» WORK INSTRUCTIONS: Write the entries below out again exactly, but skip the pictures.

» SOURCE DATA:
····················
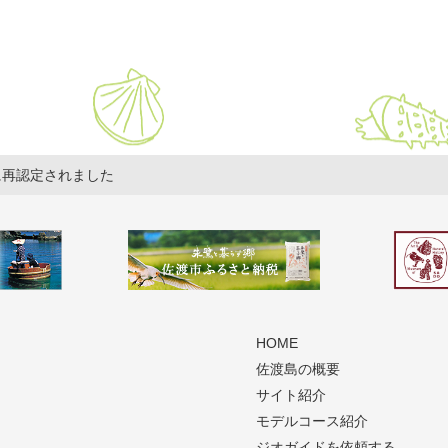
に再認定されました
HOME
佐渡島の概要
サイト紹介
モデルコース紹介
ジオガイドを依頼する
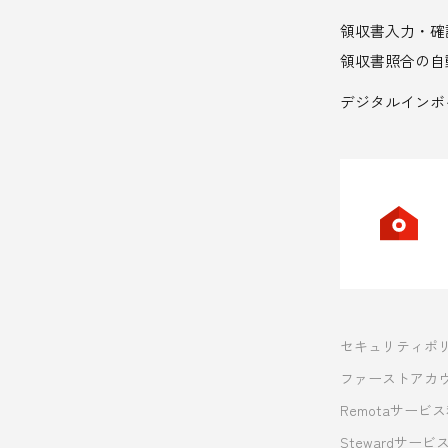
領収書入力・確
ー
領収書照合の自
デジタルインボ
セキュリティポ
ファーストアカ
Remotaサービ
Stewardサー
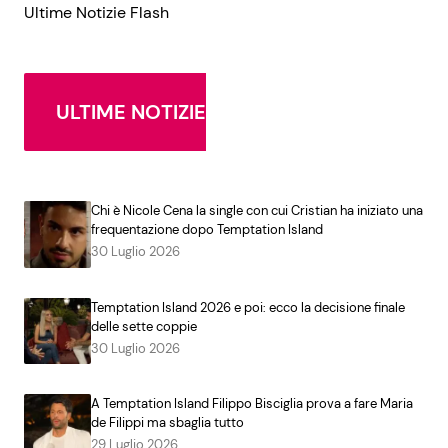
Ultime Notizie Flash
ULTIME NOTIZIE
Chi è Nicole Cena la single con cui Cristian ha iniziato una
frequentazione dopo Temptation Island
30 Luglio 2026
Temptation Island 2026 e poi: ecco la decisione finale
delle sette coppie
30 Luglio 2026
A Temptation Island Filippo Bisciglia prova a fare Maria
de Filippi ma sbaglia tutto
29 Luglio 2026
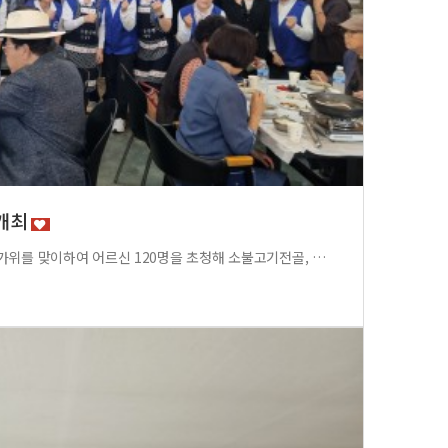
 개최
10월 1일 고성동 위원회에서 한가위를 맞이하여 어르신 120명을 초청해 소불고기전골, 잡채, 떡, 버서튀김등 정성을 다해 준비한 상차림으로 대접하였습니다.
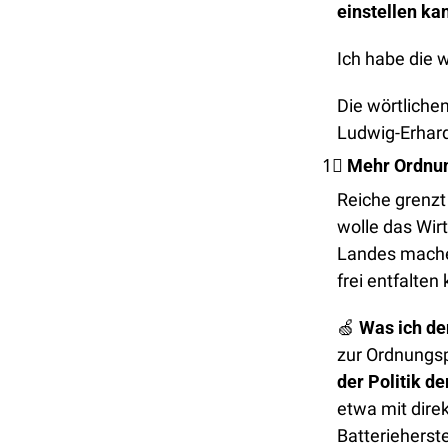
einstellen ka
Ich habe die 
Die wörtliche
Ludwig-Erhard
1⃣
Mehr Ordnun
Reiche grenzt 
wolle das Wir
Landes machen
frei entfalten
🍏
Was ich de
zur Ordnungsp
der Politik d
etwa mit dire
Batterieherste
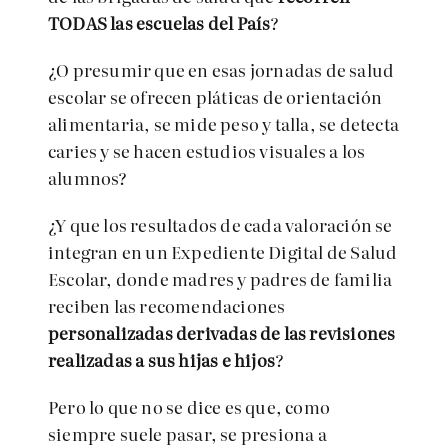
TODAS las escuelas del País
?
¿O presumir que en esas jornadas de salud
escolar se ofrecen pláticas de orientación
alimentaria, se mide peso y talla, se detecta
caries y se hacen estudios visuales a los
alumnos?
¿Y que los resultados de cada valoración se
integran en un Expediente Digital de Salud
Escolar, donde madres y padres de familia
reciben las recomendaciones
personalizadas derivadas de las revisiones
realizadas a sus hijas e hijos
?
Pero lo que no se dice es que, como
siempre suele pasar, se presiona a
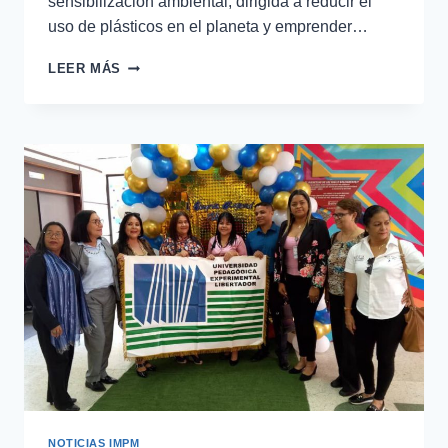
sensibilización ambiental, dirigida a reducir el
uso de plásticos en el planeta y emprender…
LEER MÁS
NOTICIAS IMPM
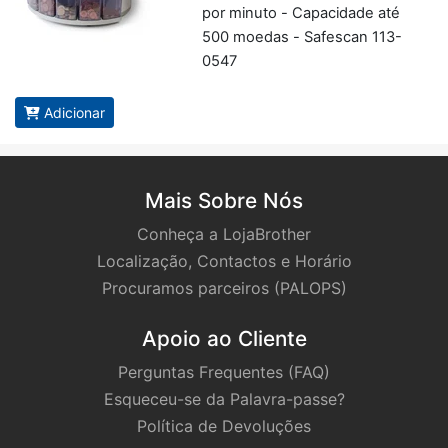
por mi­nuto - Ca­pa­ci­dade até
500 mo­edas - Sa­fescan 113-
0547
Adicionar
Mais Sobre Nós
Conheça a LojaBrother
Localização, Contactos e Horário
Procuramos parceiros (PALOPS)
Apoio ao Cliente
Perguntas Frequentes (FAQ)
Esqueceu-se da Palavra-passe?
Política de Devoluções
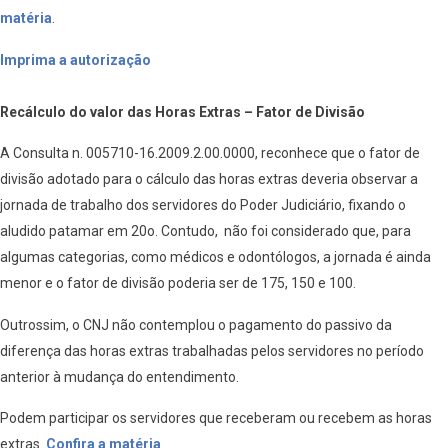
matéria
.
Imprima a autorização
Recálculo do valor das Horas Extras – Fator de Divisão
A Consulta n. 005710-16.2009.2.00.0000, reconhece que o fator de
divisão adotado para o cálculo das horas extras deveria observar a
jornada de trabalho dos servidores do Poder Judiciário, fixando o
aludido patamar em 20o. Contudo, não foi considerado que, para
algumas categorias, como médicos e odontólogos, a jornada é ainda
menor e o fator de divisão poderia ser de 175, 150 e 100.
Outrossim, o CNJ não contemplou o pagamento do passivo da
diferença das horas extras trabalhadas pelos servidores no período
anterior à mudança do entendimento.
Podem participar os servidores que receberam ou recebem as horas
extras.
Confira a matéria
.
····················
» OUTPUT FOR THIS EXERCISE:
に再認定されました
HOME
佐渡島の概要
サイト紹介
モデルコース紹介
ジオガイドを依頼する
領収書入力・確
ー
領収書照合の自
デジタルインボ
セキュリティポ
ファーストアカ
Remotaサービ
Stewardサー
Ultime Notizie Flash
ULTIME NOTIZIE
Chi è Nicole Cena la single con cui Cristian ha iniziato una
frequentazione dopo Temptation Island
30 Luglio 2026
Temptation Island 2026 e poi: ecco la decisione finale
delle sette coppie
30 Luglio 2026
A Temptation Island Filippo Bisciglia prova a fare Maria
de Filippi ma sbaglia tutto
29 Luglio 2026
 개최
10월 1일 고성동 위원회에서 한가위를 맞이하여 어르신 120명을 초청해 소불고기전골, 잡채, 떡, 버서튀김등 정성을 다해 준비한 상차림으로 대접하였습니다.
einstellen ka
Ich habe die 
Die wörtliche
Ludwig-Erhard
1⃣
Mehr Ordnun
Reiche grenzt 
wolle das Wir
Landes machen
frei entfalten
🍏
Was ich de
zur Ordnungsp
der Politik d
etwa mit dire
Batterieherste
TODAS las escuelas del País
?
¿O presumir que en esas jornadas de salud
escolar se ofrecen pláticas de orientación
alimentaria, se mide peso y talla, se detecta
caries y se hacen estudios visuales a los
alumnos?
¿Y que los resultados de cada valoración se
integran en un Expediente Digital de Salud
Escolar, donde madres y padres de familia
reciben las recomendaciones
personalizadas derivadas de las revisiones
realizadas a sus hijas e hijos
?
Pero lo que no se dice es que, como
siempre suele pasar, se presiona a
sensibilización ambiental, dirigida a reducir el
uso de plásticos en el planeta y emprender…
LEER MÁS
NOTICIAS IMPM
por mi­nuto - Ca­pa­ci­dade até
500 mo­edas - Sa­fescan 113-
0547
Adicionar
Mais Sobre Nós
Conheça a LojaBrother
Localização, Contactos e Horário
Procuramos parceiros (PALOPS)
Apoio ao Cliente
Perguntas Frequentes (FAQ)
Esqueceu-se da Palavra-passe?
Política de Devoluções
matéria
.
Imprima a autorização
Recálculo do valor das Horas Extras – Fator de Divisão
A Consulta n. 005710-16.2009.2.00.0000, reconhece que o fator de
divisão adotado para o cálculo das horas extras deveria observar a
jornada de trabalho dos servidores do Poder Judiciário, fixando o
aludido patamar em 20o. Contudo, não foi considerado que, para
algumas categorias, como médicos e odontólogos, a jornada é ainda
menor e o fator de divisão poderia ser de 175, 150 e 100.
Outrossim, o CNJ não contemplou o pagamento do passivo da
diferença das horas extras trabalhadas pelos servidores no período
anterior à mudança do entendimento.
Podem participar os servidores que receberam ou recebem as horas
extras.
Confira a matéria
.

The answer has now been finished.